We differentiate hard and soft power: hard power corresponds to the carrot and the stick and soft to
the hug.
• Hard power: Intimidation and coercion (stick)
• Hard power: Productive exchanges involving mutual gain (carrot)
• Soft power: Obligations, loyalty, commitment (hug)
Forms of authority (Weber):
• Traditional authority exists where obedience is based on custom and the established way of
doing things (e.g. sultan/king)
• Charismatic authority is based on intense commitment to a leader and their ideology or
other personal characteristics (e.g. Nelson Mandela)
• Rational–legal authority is based on rules and procedures. In this case, authority is vested in
the office as opposed to the attributes of the particular office holder (e.g. secretary of
ministry of health/police)
• Technical/expertise authority is when patients respect the advice of their doctors (for the
most part) on the basis of the technical knowledge that doctors are thought to possess.
, Pluralism: there is an equal distribution of power among groups in society. Protected by political
rights to vote and to free speech. Individuals have the right and ability to organize in groups and
associations, who then compete over power.
• Power is diffused throughout society
• State is neutral: does not defend the interests of one class or group, nor shows marked bias
towards particular interests.
• Although society has elite groups, no elite group dominates at all times.
Criticism against pluralism:
• Interest groups are not equally powerful
• The state is not neutral
• Ignores external powers
• Does not explain power dynamics in non-democratic societies
Elitism: alternative theory to pluralism
Political elite = only open to members of dominant economic classes.

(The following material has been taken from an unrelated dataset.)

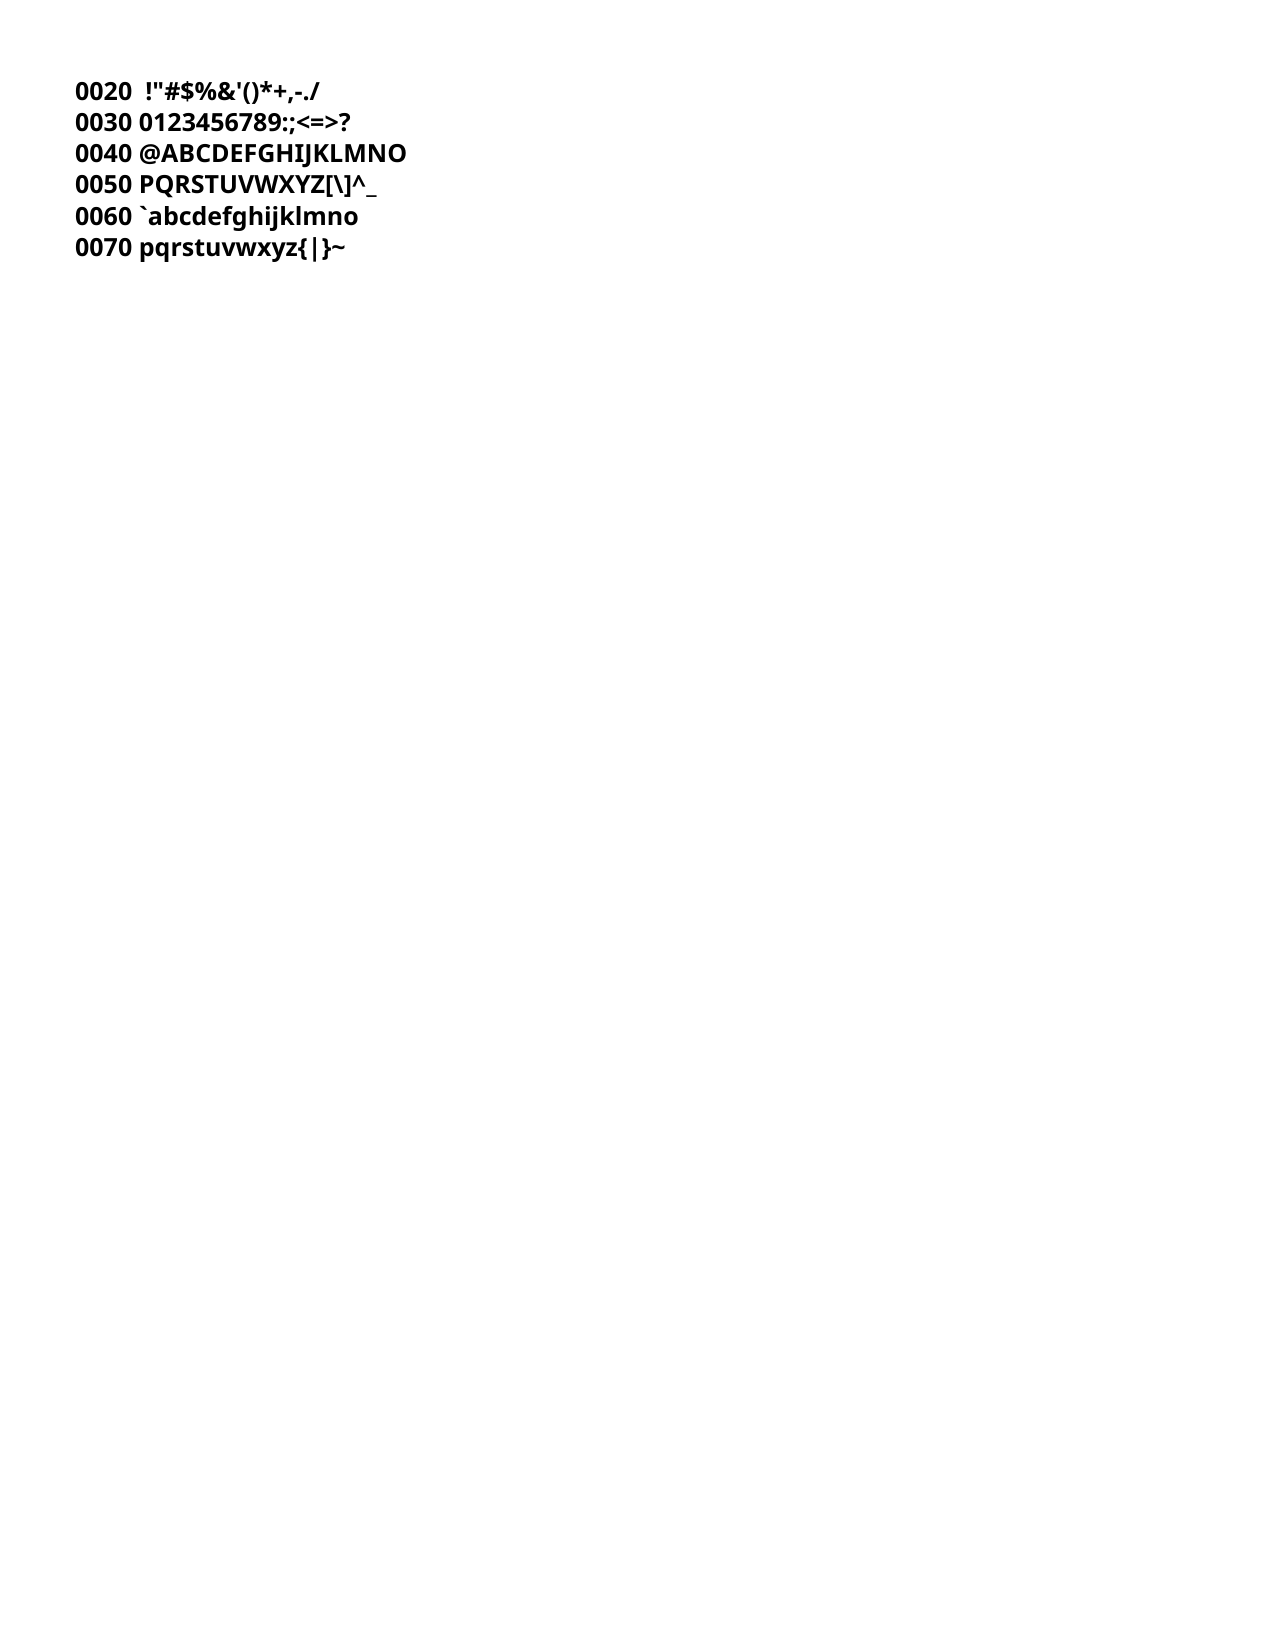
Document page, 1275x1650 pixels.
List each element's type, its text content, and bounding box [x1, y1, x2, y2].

• Policy choice is dominated by elites
• Primary function of the state is to ensure dominance of these elites: continuation of status
quo.
• Interest groups exist but they are not all equally powerful and do not have equal access to
the policy making process.
Criticism against elitism:
• Overstates capacity of elites to wield power
• Non-elites do challenge elites: change happens
• There are multiple groups competing for attention on specific issues
Politics: who gets what, when, and how.
Easton’s political systems model
• Inputs
o Demands: communication through interest groups, lobbyists, protests.
o Supports: paying taxes, voting, complying with the law
• Easton provided relatively few details on how the conversion process takes place and
therefore government decision making is considered a ‘black box’.
• The outcome depends on the power balance between individuals and groups involved (and
the rules by which their struggle is organised).
Criticism: the model fails to explain why governments may employ repression and coercion, as many
have at some time, to curb demands. It appears as if the state is neutral, while in reality it isn’t.